Leveraging Large Language Models for Concept Graph Recovery and Question Answering in NLP Education

Rui Yang,Boming Yang,Sixun Ouyang,Tianwei She,Aosong Feng,Yuang Jiang,Freddy Lecue,Jinghui Lu,Irene Li
2024-02-22
Abstract:In the domain of Natural Language Processing (NLP), Large Language Models (LLMs) have demonstrated promise in text-generation tasks. However, their educational applications, particularly for domain-specific queries, remain underexplored. This study investigates LLMs' capabilities in educational scenarios, focusing on concept graph recovery and question-answering (QA). We assess LLMs' zero-shot performance in creating domain-specific concept graphs and introduce TutorQA, a new expert-verified NLP-focused benchmark for scientific graph reasoning and QA. TutorQA consists of five tasks with 500 QA pairs. To tackle TutorQA queries, we present CGLLM, a pipeline integrating concept graphs with LLMs for answering diverse questions. Our results indicate that LLMs' zero-shot concept graph recovery is competitive with supervised methods, showing an average 3% F1 score improvement. In TutorQA tasks, LLMs achieve up to 26% F1 score enhancement. Moreover, human evaluation and analysis show that CGLLM generates answers with more fine-grained concepts.
Computation and Language
What problem does this paper attempt to address?

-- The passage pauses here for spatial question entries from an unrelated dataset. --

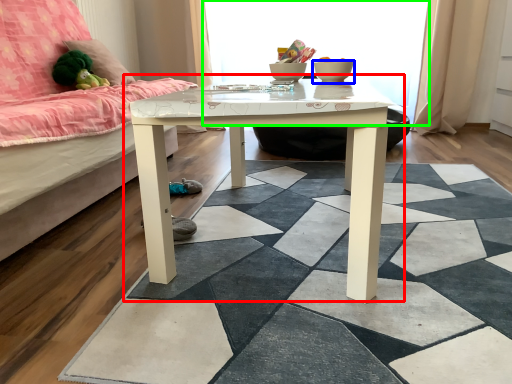
Question: Which is nearer to the table (highlighted by a red box)? glass bowl (highlighted by a blue box) or window screen (highlighted by a green box).

Choices:
 (A) glass bowl
 (B) window screen

Answer: (A)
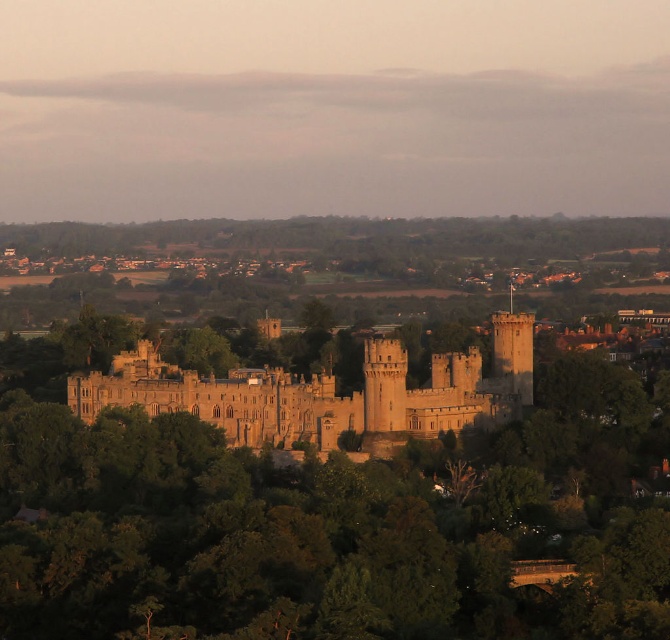
Looking at this image, you are a knight standing in the forest near the green leafy tree at center and the golden stone castle at center. Which object is taller from your viewpoint?

The green leafy tree at center is much taller than the golden stone castle at center.

You are an archer positioned behind the green leafy tree at center, aiming at an enemy on the golden stone castle at center. Which object is closer to you when you take your shot?

The green leafy tree at center is closer to you than the golden stone castle at center, so the tree is closer when you take your shot.

You are standing in front of the medieval castle and notice a green leafy tree at center. Based on its position, can you determine if the tree is closer to you or farther away compared to the castle walls?

The green leafy tree at center is located at point [328,493], which places it in the foreground, meaning it is closer to you than the castle walls.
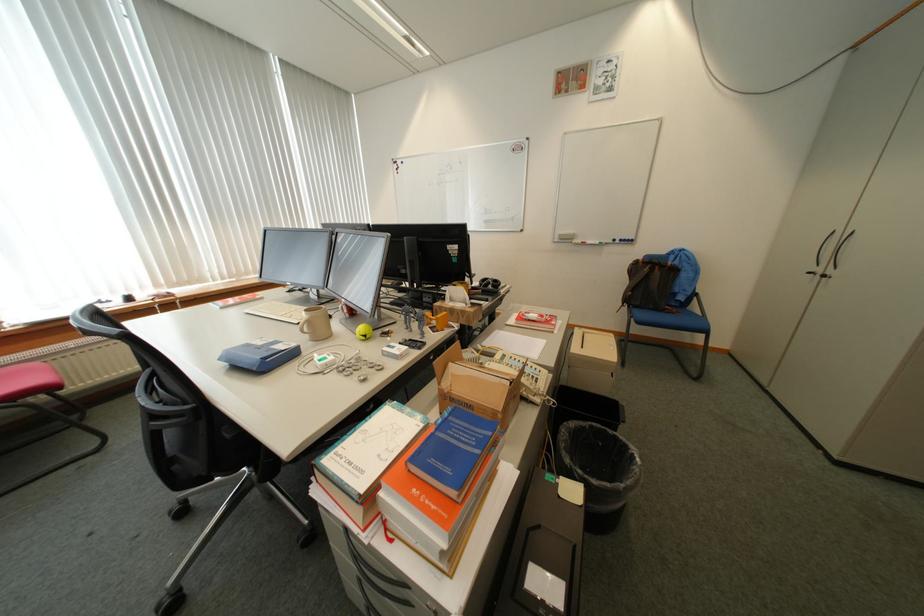
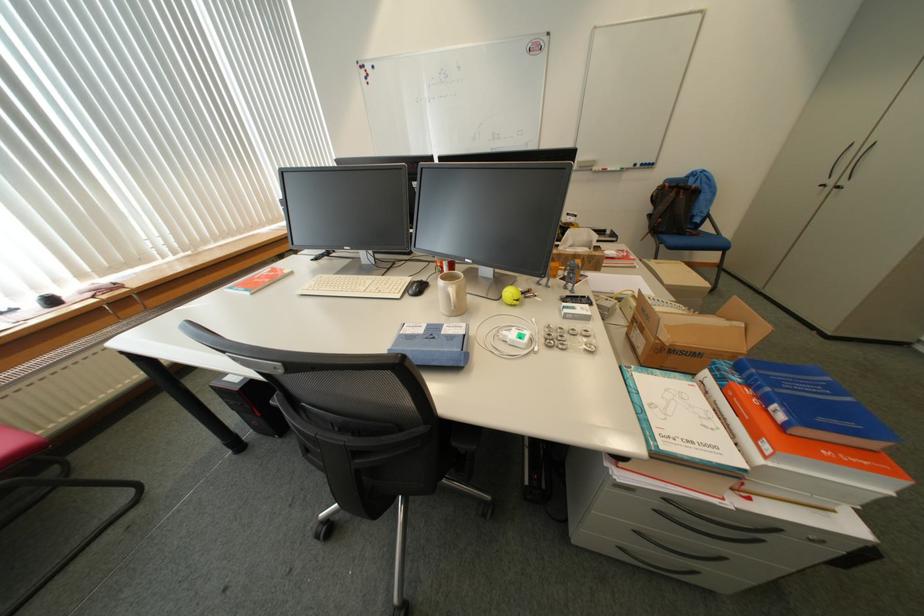
Question: I am providing you with two images of the same scene from different viewpoints. After the viewpoint changes to image2, which objects are now occluded?

Choices:
 (A) black backpack
 (B) drawer handle
 (C) orange hardcover book
 (D) none of these

Answer: (D)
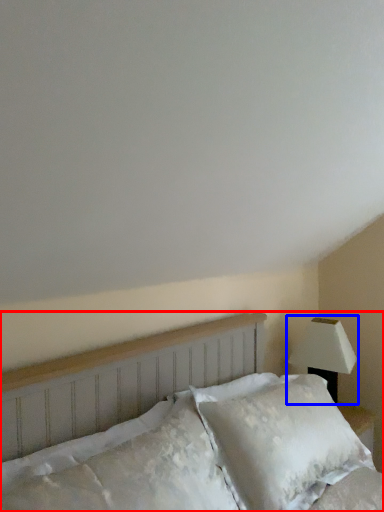
Question: Among these objects, which one is farthest to the camera, bed (highlighted by a red box) or lamp (highlighted by a blue box)?

Choices:
 (A) bed
 (B) lamp

Answer: (B)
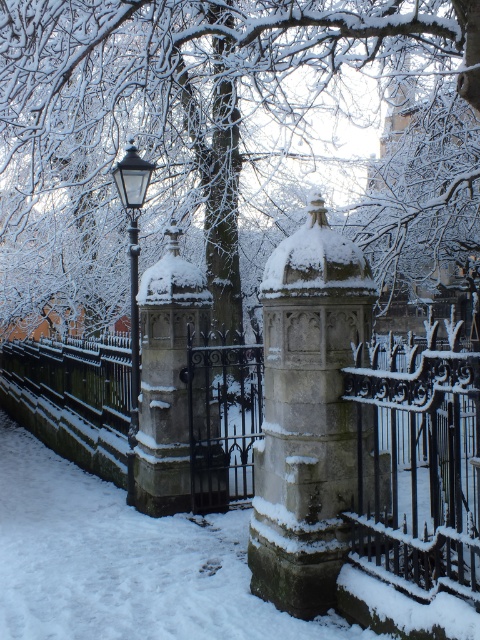
You are a photographer planning to take a winter landscape photo. You want to ensure the stone textured fence at center and the polished brass lamp post at upper left are both clearly visible. Based on their positions, which object will appear closer to the camera in the photo?

The stone textured fence at center will appear closer to the camera because it is in front of the polished brass lamp post at upper left.

You are planning to install a new garden feature and have both the stone textured fence at center and the polished brass lamp post at upper left in your design. If you want to place them side by side, which one should be placed first to ensure proper spacing?

The stone textured fence at center should be placed first because it has a larger size compared to the polished brass lamp post at upper left, ensuring there is enough space allocated for it.

You are standing at the base of the snow covered pillars in the winter scene. You see two points marked on the ground. The first point is at coordinate point (456,369) and the second is at point (135,356). Which point is closer to you?

Point (456,369) is in front of point (135,356), so it is closer to you.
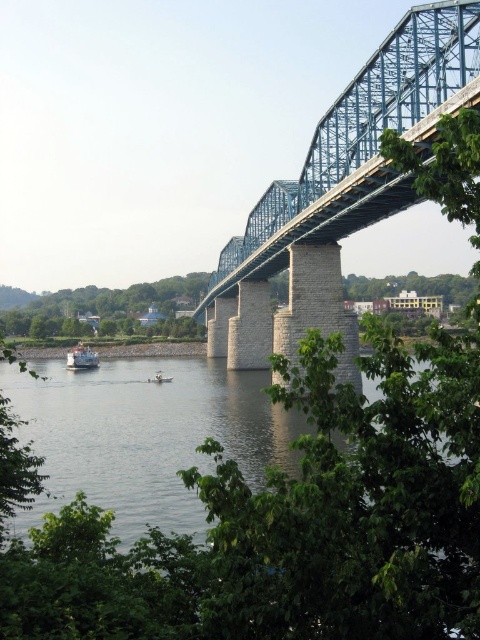
Does metallic gray boat at lower left lie behind white plastic boat at lower left?

Yes, metallic gray boat at lower left is behind white plastic boat at lower left.

Who is more forward, (88, 352) or (160, 372)?

Positioned in front is point (160, 372).

You are a GUI agent. You are given a task and a screenshot of the screen. Output one action in this format:
    pyautogui.click(x=<x>, y=<y>)
    Task: Click on the metallic gray boat at lower left
    
    Given the screenshot: What is the action you would take?
    pyautogui.click(x=82, y=356)

Which is more to the left, blue metallic bridge at upper right or white plastic boat at lower left?

white plastic boat at lower left

Identify the location of blue metallic bridge at upper right. pyautogui.click(x=356, y=150).

Between point (319, 211) and point (157, 381), which one is positioned behind?

The point (157, 381) is more distant.

Identify the location of blue metallic bridge at upper right. (356, 150).

What do you see at coordinates (144, 435) in the screenshot? This screenshot has width=480, height=640. I see `clear water at center` at bounding box center [144, 435].

Consider the image. Is the position of clear water at center less distant than that of blue metallic bridge at upper right?

Yes.

Where is `clear water at center`? clear water at center is located at coordinates (144, 435).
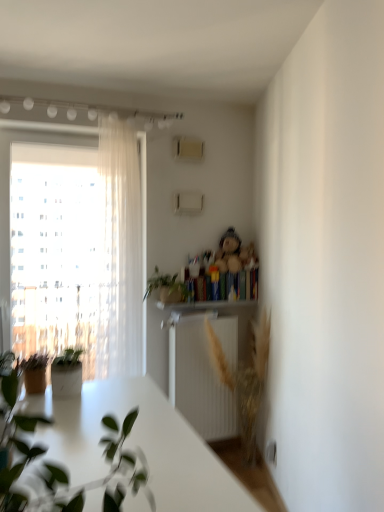
Question: From the image's perspective, is sheer white curtain at left below green matte plant at center, the 2th houseplant positioned from the front?

Choices:
 (A) yes
 (B) no

Answer: (B)

Question: Is sheer white curtain at left facing towards green matte plant at center, the 2th houseplant positioned from the front?

Choices:
 (A) no
 (B) yes

Answer: (A)

Question: Considering the relative sizes of sheer white curtain at left and green matte plant at center, the 2th houseplant positioned from the front, in the image provided, is sheer white curtain at left taller than green matte plant at center, the 2th houseplant positioned from the front,?

Choices:
 (A) yes
 (B) no

Answer: (A)

Question: Is there a large distance between sheer white curtain at left and green matte plant at center, the 2th houseplant positioned from the front?

Choices:
 (A) yes
 (B) no

Answer: (B)

Question: Does sheer white curtain at left appear on the right side of green matte plant at center, the 2th houseplant positioned from the front?

Choices:
 (A) yes
 (B) no

Answer: (B)

Question: From a real-world perspective, is sheer white curtain at left physically located above or below hardcover book at center?

Choices:
 (A) below
 (B) above

Answer: (B)

Question: Is point (132, 169) closer or farther from the camera than point (223, 271)?

Choices:
 (A) farther
 (B) closer

Answer: (B)

Question: Based on their positions, is sheer white curtain at left located to the left or right of hardcover book at center?

Choices:
 (A) right
 (B) left

Answer: (B)

Question: Is sheer white curtain at left taller or shorter than hardcover book at center?

Choices:
 (A) tall
 (B) short

Answer: (A)

Question: From a real-world perspective, is wooden shelf at upper center above or below fluffy beige teddy bear at upper center?

Choices:
 (A) above
 (B) below

Answer: (B)

Question: From the image's perspective, is wooden shelf at upper center positioned above or below fluffy beige teddy bear at upper center?

Choices:
 (A) above
 (B) below

Answer: (B)

Question: In the image, is wooden shelf at upper center positioned in front of or behind fluffy beige teddy bear at upper center?

Choices:
 (A) behind
 (B) front

Answer: (B)

Question: Considering the positions of point (210, 302) and point (223, 249), is point (210, 302) closer or farther from the camera than point (223, 249)?

Choices:
 (A) farther
 (B) closer

Answer: (B)

Question: From their relative heights in the image, would you say fluffy beige teddy bear at upper center is taller or shorter than green matte plant at center, which is counted as the first houseplant, starting from the back?

Choices:
 (A) short
 (B) tall

Answer: (B)

Question: Is fluffy beige teddy bear at upper center spatially inside green matte plant at center, the 2th houseplant positioned from the front, or outside of it?

Choices:
 (A) inside
 (B) outside

Answer: (B)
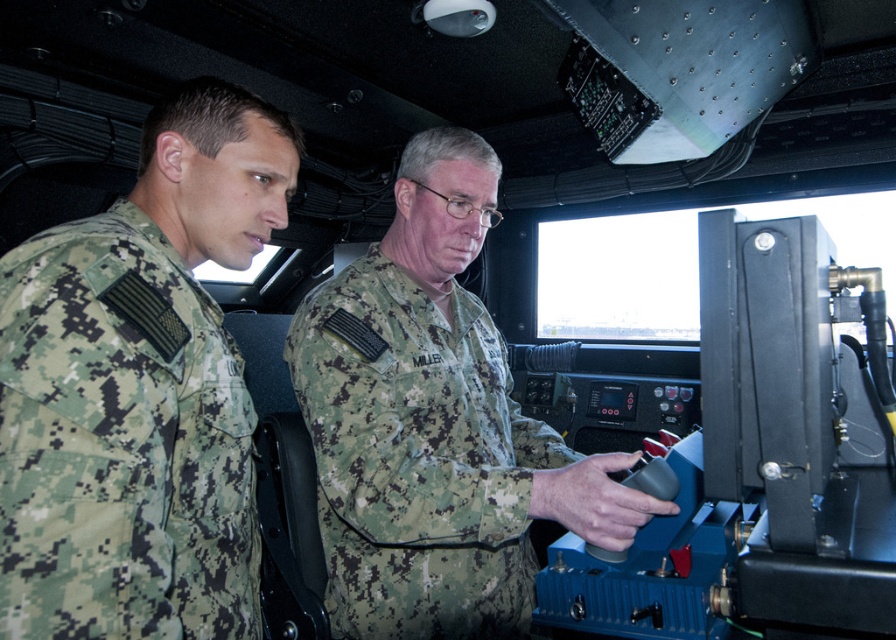
Based on the photo, you are a military inspector checking the uniforms in the control room. The camouflage uniform at left and the camouflage fabric uniform at center must be of the same size according to regulations. Which uniform violates the regulation?

The camouflage uniform at left has a smaller size compared to camouflage fabric uniform at center, so the camouflage uniform at left violates the regulation.

You are a military inspector checking the uniform sizes in the control room. You see the camouflage uniform at left and the camouflage fabric uniform at center. Which uniform has a smaller width?

The camouflage uniform at left has a smaller width than the camouflage fabric uniform at center.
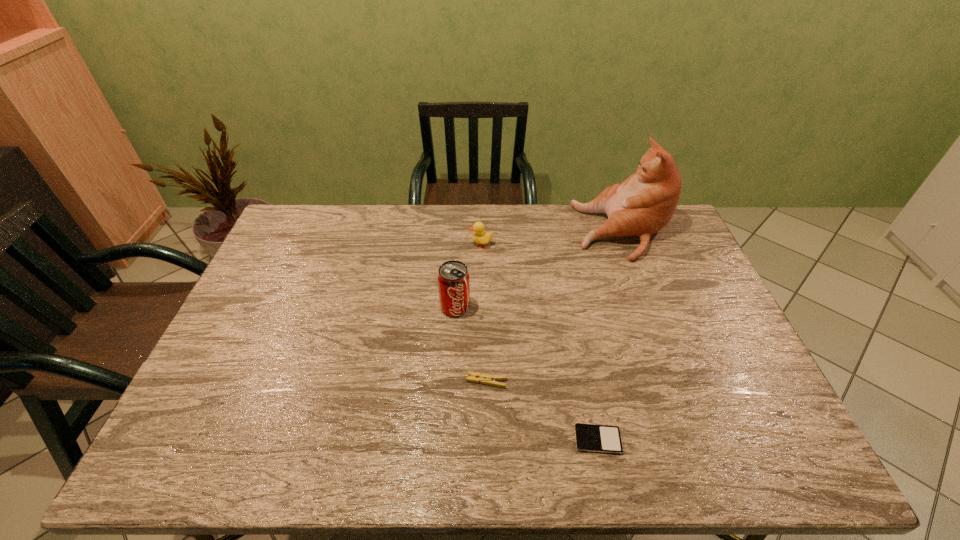
Find the location of a particular element. The height and width of the screenshot is (540, 960). vacant area that lies between the duckling and the cat is located at coordinates (552, 238).

Locate an element on the screen. vacant space that is in between the second nearest object and the duckling is located at coordinates (484, 313).

Where is `free space between the rightmost object and the iPod`? free space between the rightmost object and the iPod is located at coordinates (611, 335).

Where is `free space between the third tallest object and the nearest object`? Image resolution: width=960 pixels, height=540 pixels. free space between the third tallest object and the nearest object is located at coordinates (540, 342).

Identify the location of vacant space in between the nearest object and the duckling. Image resolution: width=960 pixels, height=540 pixels. (540, 342).

Where is `free space between the tallest object and the second nearest object`? The width and height of the screenshot is (960, 540). free space between the tallest object and the second nearest object is located at coordinates (555, 306).

Where is `the second closest object to the duckling`? the second closest object to the duckling is located at coordinates (643, 204).

The height and width of the screenshot is (540, 960). I want to click on the second closest object relative to the third nearest object, so click(480, 237).

Identify the location of vacant area that satisfies the following two spatial constraints: 1. on the front-facing side of the duckling; 2. on the back side of the fourth farthest object. Image resolution: width=960 pixels, height=540 pixels. pos(481,381).

The height and width of the screenshot is (540, 960). I want to click on vacant space that satisfies the following two spatial constraints: 1. on the front-facing side of the third tallest object; 2. on the right side of the nearest object, so click(x=481, y=440).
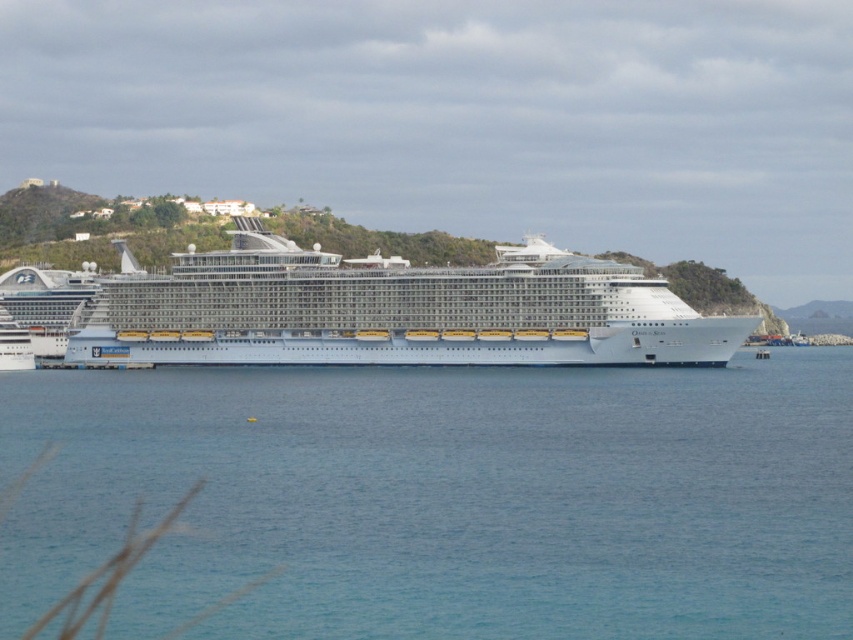
Which is in front, point (474, 522) or point (331, 307)?

Point (474, 522)

Looking at this image, who is more distant from viewer, (186, 454) or (669, 362)?

Positioned behind is point (669, 362).

Is point (538, 432) more distant than point (216, 321)?

No, it is not.

Locate an element on the screen. The height and width of the screenshot is (640, 853). blue water at center is located at coordinates (445, 497).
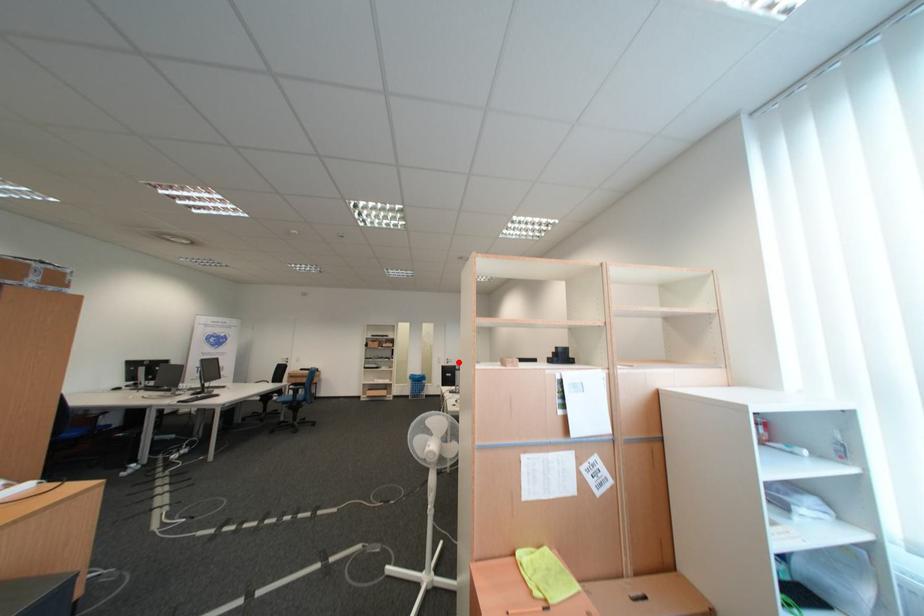
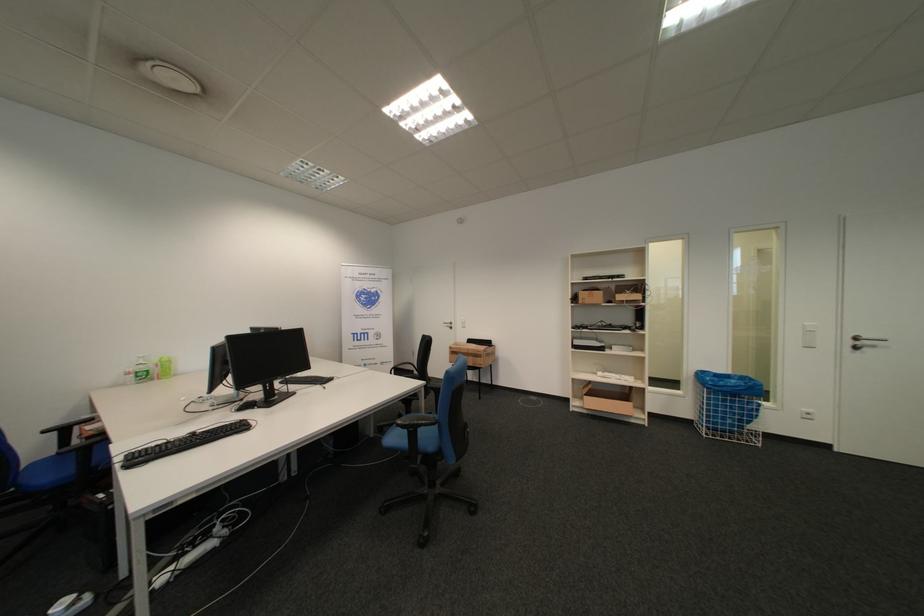
Where in the second image is the point corresponding to the highlighted location from the first image?

(862, 344)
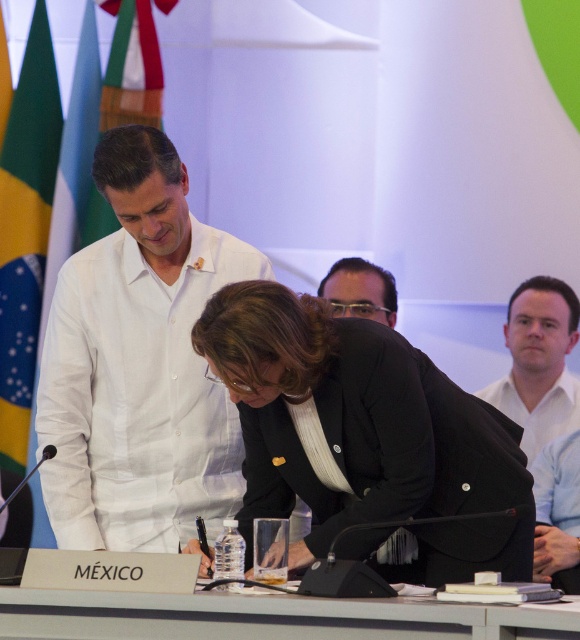
You are standing at the origin point of the coordinate system. You want to move towards the black matte blazer at center. What direction should you move in?

The black matte blazer at center is located at coordinate point 0.686 on the x axis and 0.628 on the y axis, so you should move northeast to reach it.

You are attending a formal signing ceremony and notice two features of the central figure. The black matte blazer at center and the brown hair at center. Which one is positioned higher on the person?

The brown hair at center is positioned higher because the black matte blazer at center is located below it.

In the scene of a diplomatic signing ceremony, there is a woman in a black blazer at center and a man in a black suit at upper right. The black matte blazer at center is represented by point (364, 438). Can you determine the spatial relationship between the black matte blazer at center and the man in a black suit at upper right based on their coordinates?

The black matte blazer at center is located at coordinates (364, 438). Since the man in a black suit at upper right is positioned higher and to the right compared to the blazer, the man is above and to the right of the black matte blazer at center.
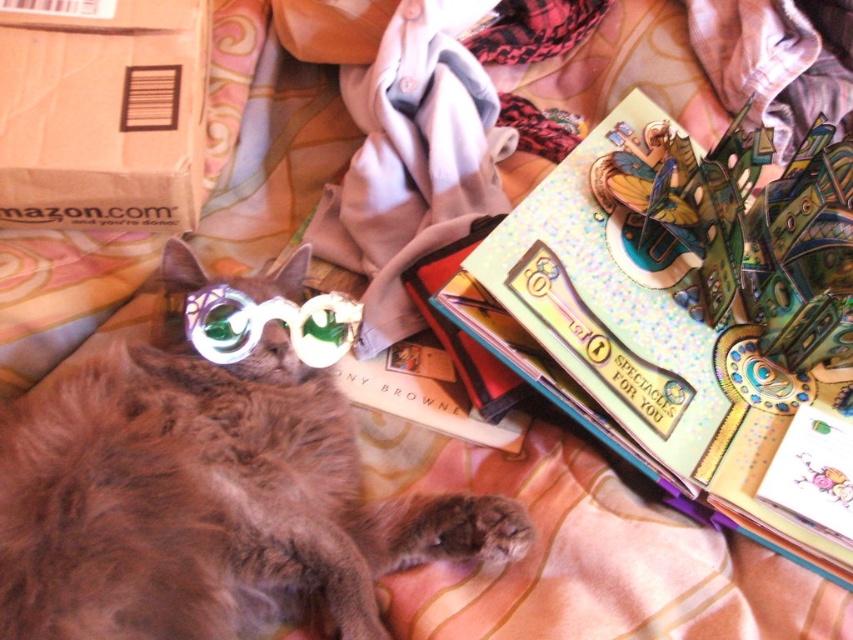
Can you confirm if fuzzy brown cat at center is bigger than translucent plastic goggles at center?

Yes.

This screenshot has width=853, height=640. I want to click on fuzzy brown cat at center, so click(x=206, y=500).

The width and height of the screenshot is (853, 640). In order to click on fuzzy brown cat at center in this screenshot , I will do `click(206, 500)`.

Is fuzzy brown cat at center thinner than metallic silver key at upper right?

In fact, fuzzy brown cat at center might be wider than metallic silver key at upper right.

Describe the element at coordinates (206, 500) in the screenshot. This screenshot has height=640, width=853. I see `fuzzy brown cat at center` at that location.

Which is behind, point (383, 547) or point (804, 13)?

Point (804, 13)

This screenshot has height=640, width=853. Identify the location of fuzzy brown cat at center. (206, 500).

Can you confirm if metallic silver key at upper right is positioned to the left of translucent plastic goggles at center?

Incorrect, metallic silver key at upper right is not on the left side of translucent plastic goggles at center.

Does point (804, 122) lie in front of point (248, 305)?

No, (804, 122) is behind (248, 305).

The image size is (853, 640). What are the coordinates of `metallic silver key at upper right` in the screenshot? It's located at (776, 60).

### Problems Addressed by the Paper The paper primarily explores how to utilize large language models (LLMs) to restore concept maps in natural language processing (NLP) educational scenarios and apply them to question-answering tasks. Specifically: 1. **Concept Map Restoration**: The study investigates the ability of LLMs to create domain-specific concept maps in a zero-shot setting. The paper evaluates the performance of LLMs in this task through different prompting strategies (such as zero-shot, Chain-of-Thought (CoT), and Retriever Augmented Generation (RAG)). 2. **TutorQA Benchmark**: A new benchmark dataset, TutorQA, is introduced to evaluate the performance of LLMs in scientific diagram reasoning and question-answering tasks. TutorQA includes 5 tasks, each with 100 expert-verified question-answer pairs. 3. **CGLLM Pipeline**: A pipeline named CGLLM is proposed, which combines concept maps with LLMs to enhance the performance of question-answering tasks. Experimental results show that CGLLM significantly improves performance across multiple tasks, particularly increasing the average F1 score by 3% in concept map restoration tasks and up to 26% in TutorQA tasks. In summary, the paper aims to explore the potential applications of LLMs in educational scenarios, particularly how concept map restoration can support more complex question-answering tasks.